During the Week of Guided Prayer, images of doors and houses came up every single day, which really isn’t all that shocking because I have a thing about doors, particularly closed, locked ones. One of the things that came up for discussion was a dream I had that was still haunting me. Two and a half years is a long time for a dream to stick with me. And it’s as real to me now as the night I dreamt it.
I was in the shadows across from a church door. A man came to the door and finding it locked, he began to beat on the door until his hands were bloodied and broken. He had his head against the door, crying as he pounded away in vain. I could smell the blood from where I was but could only watch, trapped and terrified in the shadows. I woke up still trying to scream and unable to.
I know this dream is something I need to work with, to explore in my writing. The imagery has become clearer and whatever was stopping me from moving closer is gone now. I learned the hard way writing The Gremlin and The Return of the Gremlin that sometimes my writing will not be under my control, at all, not even a little bit. This story of the man beating on the church door is one of those stories. It will not be writing. It will be more like watching and taking good notes. Knowing that, I started to doodle this morning and to piece out snatches of dialogue. Then I read today’s gospel. And what do I read? The man knocking on his friend’s door at midnight. Because, if nothing else, God is a stalker who likes to make sure He has my attention.
The obvious theme of that story is persistence. Keep knocking and the door will open. Keep asking and you will receive. And I realized that for most of my life, I’ve heard that story and pictured God on the other side of that closed, locked door, wishing I would go away and quit knocking. But what if this story is actually exactly what Jesus says it is: two ordinary people. And what if we look a little closer: there is a subtheme of indifference. A dialogue that could very well be something like this:
Knocker: Hey, I really need your help with this thing.
Knockee: It’s late. I’m tired. I worked all day. I’m in my pajamas, watching Netflix, and I literally just poured a glass of wine. Text me tomorrow.

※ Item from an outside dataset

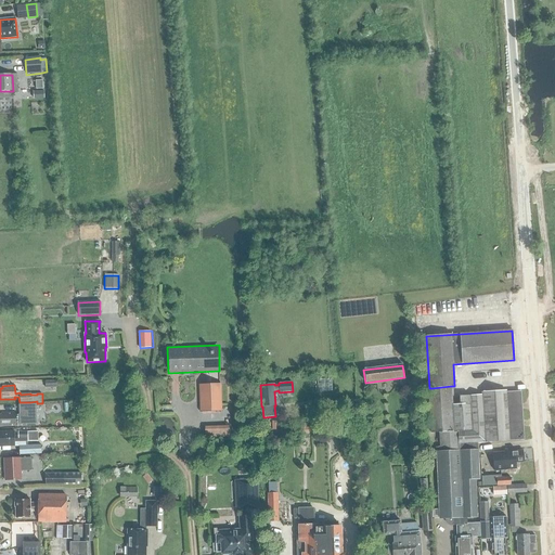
[(201,413),(220,412),(219,386),(199,387),(201,413)]
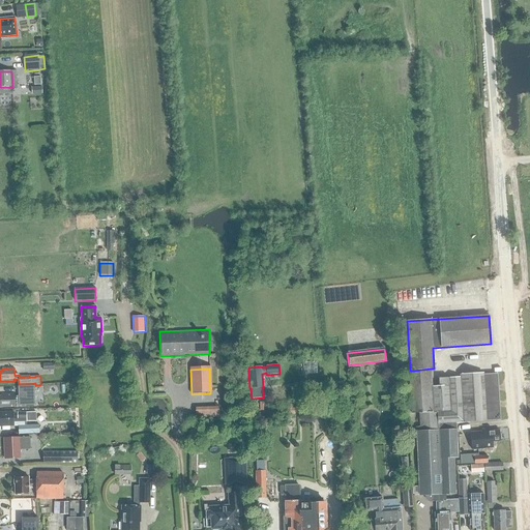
[(417,427),(417,431),(439,430),(438,423),(455,423),(455,422),(501,419),(498,374),(483,375),(483,374),(460,375),(460,377),(439,378),(439,385),(432,386),(431,369),(413,371),(416,413),(419,413),(420,427),(417,427)]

See, it’s not the fact that the door is closed and locked. It’s the indifference, the active choice not to acknowledge that there is a problem that sets up the refusal to help. It’s a choice of the knockee to remain indifferent by making excuses that sound reasonably valid in hopes that the knocker will go away and figure out their issue on their own.
So maybe the takeaway here is that the knocker isn’t pounding away on the door to get the thing, whether it’s a loaf of bread or money or advice in an emotional crisis. Maybe the knocker is pounding away at the door to knock down the indifference, to call attention to the excuses we make that only sound reasonable at midnight when you’re in your pajamas watching Man in the High Castle with a bowl of popcorn and a nice glass of Riesling. Would that same excuse sound as reasonable in the morning after your second of coffee? Or do you hear the knocker’s plea a little differently in the daylight?
There are an awful lot of people in this world knocking on doors that are closed and locked. Are we really listening to what they need or do we just want them to go away?